LES FILS DE LA MEDINA 1959 de Naguib Mahfouz

Comment parler simplement de ce roman tout en images, tout en subtilité? Pas facile. Je pense que « les fils de la Médina » démontre, à lui tout seul, le génie de cet auteur, sa capacité à dépeindre si intimement une société qui se meurt, par petits coups de pinceau légers, aériens, l’air de rien. J’ai choisi ce livre car il représente bien l’observation critique de Naguib Mahfouz, son intégrité humaine, son respect de l’Humain.

Dans ce roman, l’écrivain décrit une société microcosmique d’un quartier de la vieille ville du Caire. Une société faite de personnages hétéroclites (mendiants, marchands ambulants, fumeurs de haschisch, enfants etc.). Tout ce petit monde mène une vie tumultueuse sous la houlette d’hommes riches sans foi ni lois qui font régner la terreur. Naguib Mahfouz décrit, ainsi, la prise en main de la société par une poignée de fanatiques, les ulémas. Il critique le matérialisme dominant ainsi que l’athéisme qui gangrène la société Cairote, mais qui n’est d’aucune aide pour les personnes dans le besoin. Il dépeint une société rongée par la corruption et l’injustice.
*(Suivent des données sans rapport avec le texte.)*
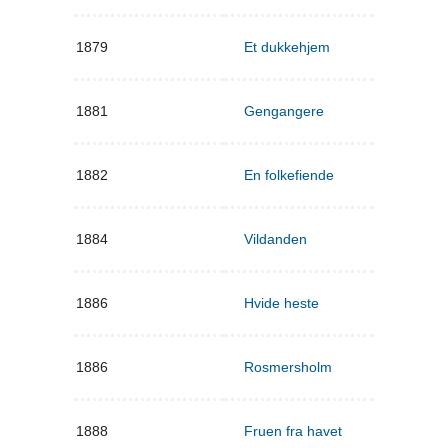
1879
Et dukkehjem
1881
Gengangere
1882
En folkefiende
1884
Vildanden
1886
Hvide heste
1886
Rosmersholm
1888
Fruen fra havet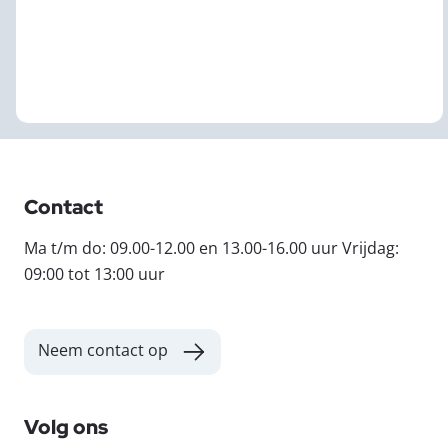
Contact
Ma t/m do: 09.00-12.00 en 13.00-16.00 uur Vrijdag:
09:00 tot 13:00 uur
Neem contact op
Volg ons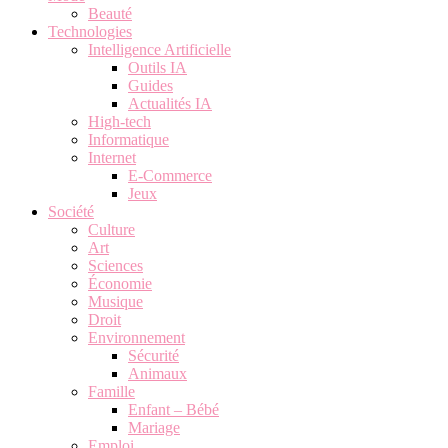
Beauté
Technologies
Intelligence Artificielle
Outils IA
Guides
Actualités IA
High-tech
Informatique
Internet
E-Commerce
Jeux
Société
Culture
Art
Sciences
Économie
Musique
Droit
Environnement
Sécurité
Animaux
Famille
Enfant – Bébé
Mariage
Emploi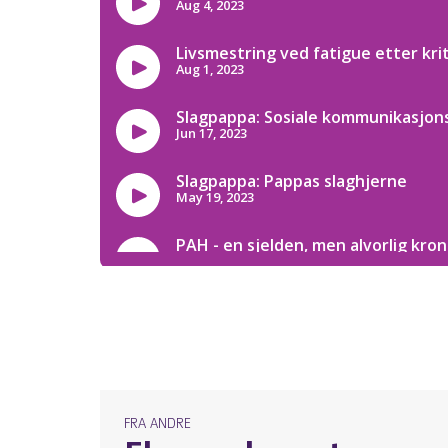
FRA ANDRE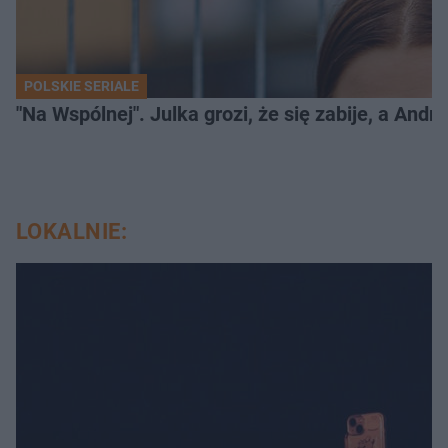
POLSKIE SERIALE
"Na Wspólnej". Julka grozi, że się zabije, a And
LOKALNIE: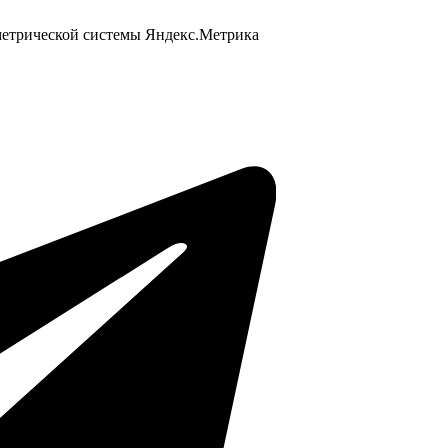
 метрической системы Яндекс.Метрика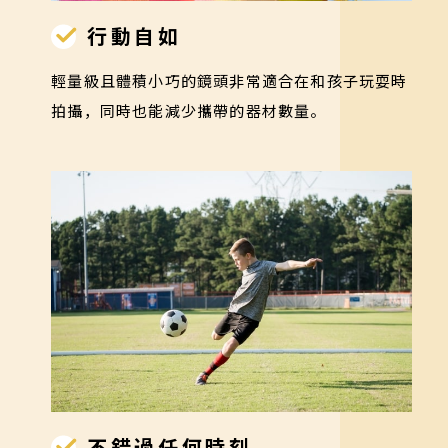
行動自如
輕量級且體積小巧的鏡頭非常適合在和孩子玩耍時
拍攝，同時也能減少攜帶的器材數量。
不錯過任何時刻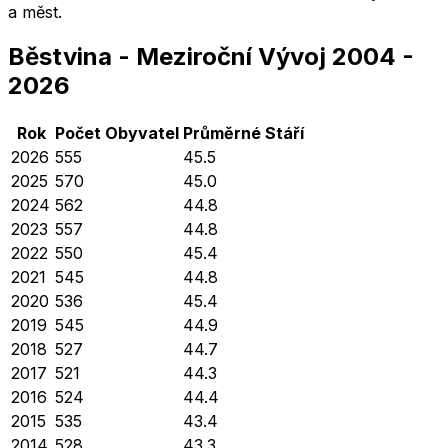
a měst.
Běstvina
-
Meziroční Vývoj
2004
-
2026
Rok
Počet Obyvatel
Průměrné
Stáří
2026
555
45.5
2025
570
45.0
2024
562
44.8
2023
557
44.8
2022
550
45.4
2021
545
44.8
2020
536
45.4
2019
545
44.9
2018
527
44.7
2017
521
44.3
2016
524
44.4
2015
535
43.4
2014
528
43.3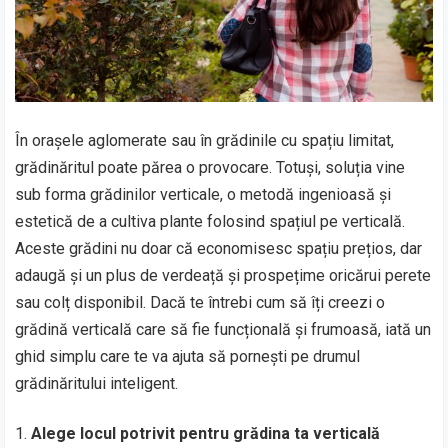
În orașele aglomerate sau în grădinile cu spațiu limitat,
grădinăritul poate părea o provocare. Totuși, soluția vine
sub forma grădinilor verticale, o metodă ingenioasă și
estetică de a cultiva plante folosind spațiul pe verticală.
Aceste grădini nu doar că economisesc spațiu prețios, dar
adaugă și un plus de verdeață și prospețime oricărui perete
sau colț disponibil. Dacă te întrebi cum să îți creezi o
grădină verticală care să fie funcțională și frumoasă, iată un
ghid simplu care te va ajuta să pornești pe drumul
grădinăritului inteligent.
Alege locul potrivit pentru grădina ta verticală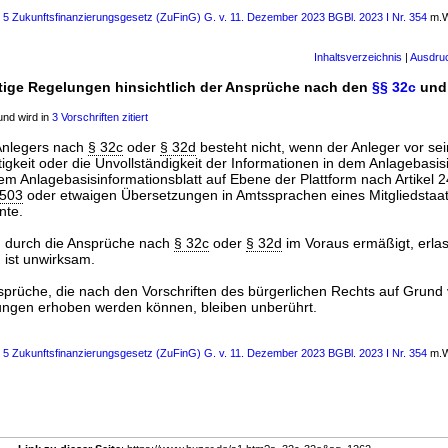
s 5 Zukunftsfinanzierungsgesetz (ZuFinG) G. v. 11. Dezember 2023 BGBl. 2023 I Nr. 354
m.W
Inhaltsverzeichnis
|
Ausdru
tige Regelungen hinsichtlich der Ansprüche nach den
§§ 32c
un
nd wird in
3 Vorschriften zitiert
 Anlegers nach
§ 32c
oder
§ 32d
besteht nicht, wenn der Anleger vor sei
igkeit oder die Unvollständigkeit der Informationen in dem Anlagebasis
dem Anlagebasisinformationsblatt auf Ebene der Plattform nach Artikel 2
1503
oder etwaigen Übersetzungen in Amtssprachen eines Mitgliedstaat
nte.
, durch die Ansprüche nach
§ 32c
oder
§ 32d
im Voraus ermäßigt, erla
 ist unwirksam.
prüche, die nach den Vorschriften des bürgerlichen Rechts auf Grund
ungen erhoben werden können, bleiben unberührt.
s 5 Zukunftsfinanzierungsgesetz (ZuFinG) G. v. 11. Dezember 2023 BGBl. 2023 I Nr. 354
m.W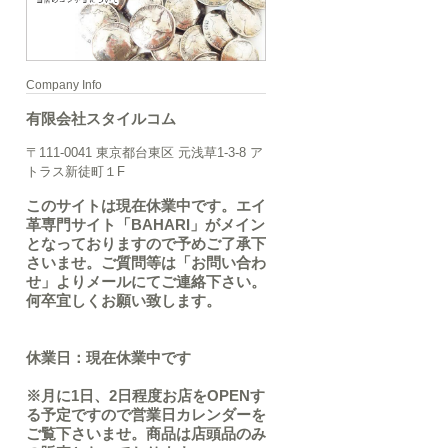
Company Info
有限会社スタイルコム
〒111-0041 東京都台東区 元浅草1-3-8 ア
トラス新徒町１F
このサイトは現在休業中です。エイ
革専門サイト「BAHARI」がメイン
となっておりますので予めご了承下
さいませ。ご質問等は「お問い合わ
せ」よりメールにてご連絡下さい。
何卒宜しくお願い致します。
休業日：現在休業中です
※月に1日、2日程度お店をOPENす
る予定ですので営業日カレンダーを
ご覧下さいませ。商品は店頭品のみ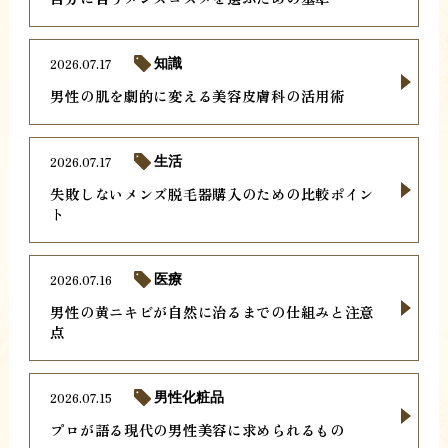
2026.07.17
知識
男性の肌を劇的に変える美容皮膚科の活用術
2026.07.17
生活
失敗しないメンズ脱毛器購入のための比較ポイン
ト
2026.07.16
医療
男性の黄ニキビが自然に治るまでの仕組みと注意
点
2026.07.15
男性化粧品
プロが語る現代の男性美容に求められるもの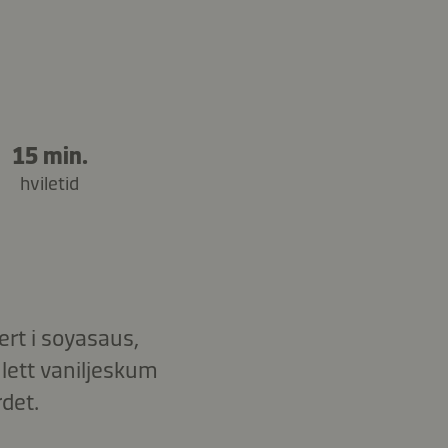
15 min.
hviletid
rt i soyasaus,
ett vaniljeskum
det.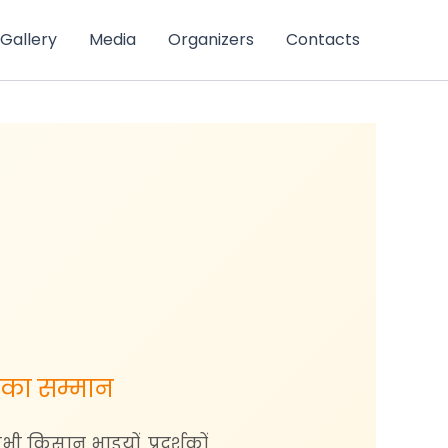
Gallery
Media
Organizers
Contacts
ं का सम्मान
 किसान भाइयों, प्रदर्शकों,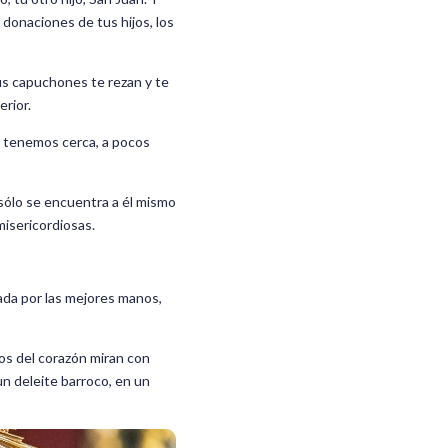
 donaciones de tus hijos, los
tus capuchones te rezan y te
erior.
te tenemos cerca, a pocos
l sólo se encuentra a él mismo
misericordiosas.
nada por las mejores manos,
 ojos del corazón miran con
un deleite barroco, en un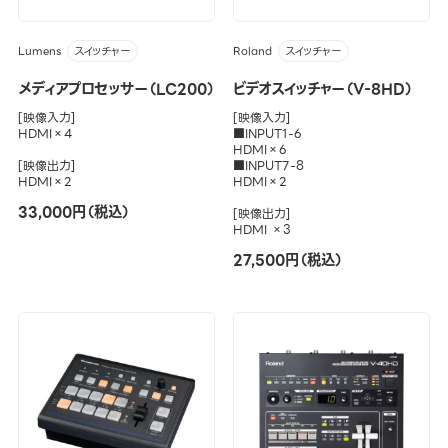
Lumens
Roland
スイッチャー
スイッチャー
メディアプロセッサー（LC200）
ビデオスイッチャー（V-8HD）
[映像入力]
[映像入力]
HDMI×4
■INPUT1-6
HDMI×6
[映像出力]
■INPUT7-8
HDMI×2
HDMI×2
33,000円（税込）
[映像出力]
HDMI ×3
27,500円（税込）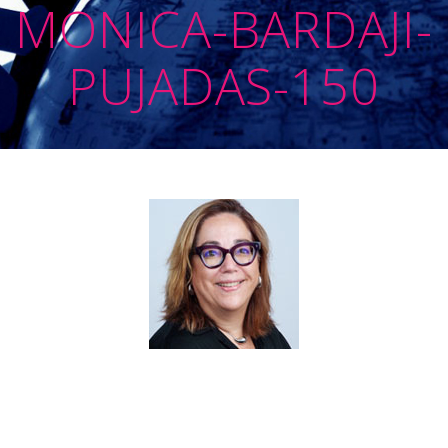
MONICA-BARDAJI-
PUJADAS-150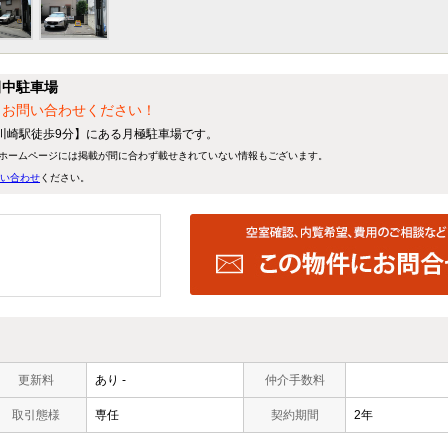
田中駐車場
、お問い合わせください！
 川崎駅徒歩9分】にある月極駐車場です。
ホームページには掲載が間に合わず載せきれていない情報もございます。
い合わせ
ください。
更新料
あり -
仲介手数料
取引態様
専任
契約期間
2年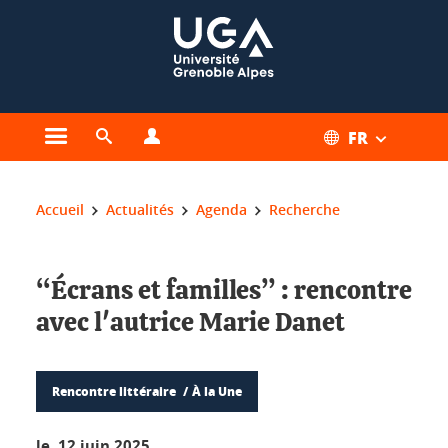
Gestion des cookies
FR
Ouvrir le menu principal
Ouvrir le moteur de recherche
Ouvrir le menu Profils
Vous êtes ici :
Accueil
Actualités
Agenda
Recherche
“Écrans et familles” : rencontre
avec l'autrice Marie Danet
Rencontre littéraire
À la Une
le 12 juin 2025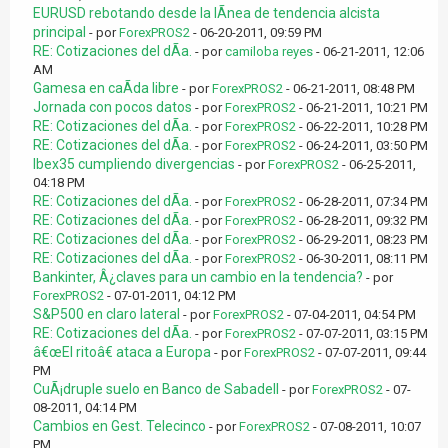
EURUSD rebotando desde la lÃ­nea de tendencia alcista
principal
- por
ForexPROS2
- 06-20-2011, 09:59 PM
RE: Cotizaciones del dÃ­a.
- por
camiloba reyes
- 06-21-2011, 12:06
AM
Gamesa en caÃ­da libre
- por
ForexPROS2
- 06-21-2011, 08:48 PM
Jornada con pocos datos
- por
ForexPROS2
- 06-21-2011, 10:21 PM
RE: Cotizaciones del dÃ­a.
- por
ForexPROS2
- 06-22-2011, 10:28 PM
RE: Cotizaciones del dÃ­a.
- por
ForexPROS2
- 06-24-2011, 03:50 PM
Ibex35 cumpliendo divergencias
- por
ForexPROS2
- 06-25-2011,
04:18 PM
RE: Cotizaciones del dÃ­a.
- por
ForexPROS2
- 06-28-2011, 07:34 PM
RE: Cotizaciones del dÃ­a.
- por
ForexPROS2
- 06-28-2011, 09:32 PM
RE: Cotizaciones del dÃ­a.
- por
ForexPROS2
- 06-29-2011, 08:23 PM
RE: Cotizaciones del dÃ­a.
- por
ForexPROS2
- 06-30-2011, 08:11 PM
Bankinter, Â¿claves para un cambio en la tendencia?
- por
ForexPROS2
- 07-01-2011, 04:12 PM
S&P500 en claro lateral
- por
ForexPROS2
- 07-04-2011, 04:54 PM
RE: Cotizaciones del dÃ­a.
- por
ForexPROS2
- 07-07-2011, 03:15 PM
â€œEl ritoâ€ ataca a Europa
- por
ForexPROS2
- 07-07-2011, 09:44
PM
CuÃ¡druple suelo en Banco de Sabadell
- por
ForexPROS2
- 07-
08-2011, 04:14 PM
Cambios en Gest. Telecinco
- por
ForexPROS2
- 07-08-2011, 10:07
PM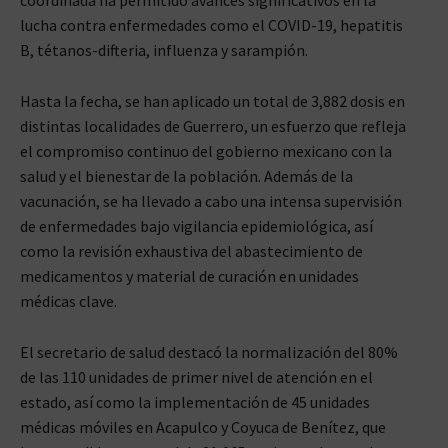
lucha contra enfermedades como el COVID-19, hepatitis
B, tétanos-difteria, influenza y sarampión.
Hasta la fecha, se han aplicado un total de 3,882 dosis en
distintas localidades de Guerrero, un esfuerzo que refleja
el compromiso continuo del gobierno mexicano con la
salud y el bienestar de la población. Además de la
vacunación, se ha llevado a cabo una intensa supervisión
de enfermedades bajo vigilancia epidemiológica, así
como la revisión exhaustiva del abastecimiento de
medicamentos y material de curación en unidades
médicas clave.
El secretario de salud destacó la normalización del 80%
de las 110 unidades de primer nivel de atención en el
estado, así como la implementación de 45 unidades
médicas móviles en Acapulco y Coyuca de Benítez, que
L’histoire est toute simple en apparence et bien compliquée. Le fondateur du quartier se retire du monde et passe le flambeau à son second fils Adahm car son fils aîné Idris, un homme colérique, a été expulsé du quartier. Cependant, Adahm, pour avoir révélé un grand secret est destitué et obligé de travailler pour vivre.  Sa femme sera la première à enfanter dans la douleur. Les deux fils qu’ils auront vont s’entretuer.

En arabe, ce roman s’intitule « les habitants de notre quartier ». La description réaliste de la société Cairote lui valut les foudres des critiques qui y virent d’abord une satyre sur Gamal Abd El Nasser, le Président de l’époque. En fait, Naguib Mahfouz raconte avec brio, la bible. Gabalawi, le personnage principal représente Dieu et sa mort est le synonyme de la naissance de l’athéisme. L’histoire de ce vieux quartier rappelle la Genèse (Bible) où Adam et Eve sont chassés du paradis pour avoir bravé l’interdit (mangé la pomme) et Caïn et Abel, les frères fratricides. Eve, pour avoir offert le fruit interdit à Adam sera condamnée, ainsi que toutes les générations suivantes à enfanter dans la douleur.

Ce livre fut jugé blasphématoire et interdit en Egypte. Il fut édité au Liban en version light en 1967. Lorsque Naguib Mahfouz reçut le prix Nobel de Littérature en 1988, Nasser souhaita lever cette interdiction. Naguib Mahfouz refusa pour éviter de provoquer les fanatiques. Ce qui ne l’empêcha pas d’être agressé par eux, au couteau, en 1994. Il perdit l’usage de sa main droite et ne put plus jamais écrire. Il trouva rapidement une solution: dicter ses romans.

CE LIVRE EST UN VRAI PETIT BIJOU DE LA LITTERATURE ARABOPHONE.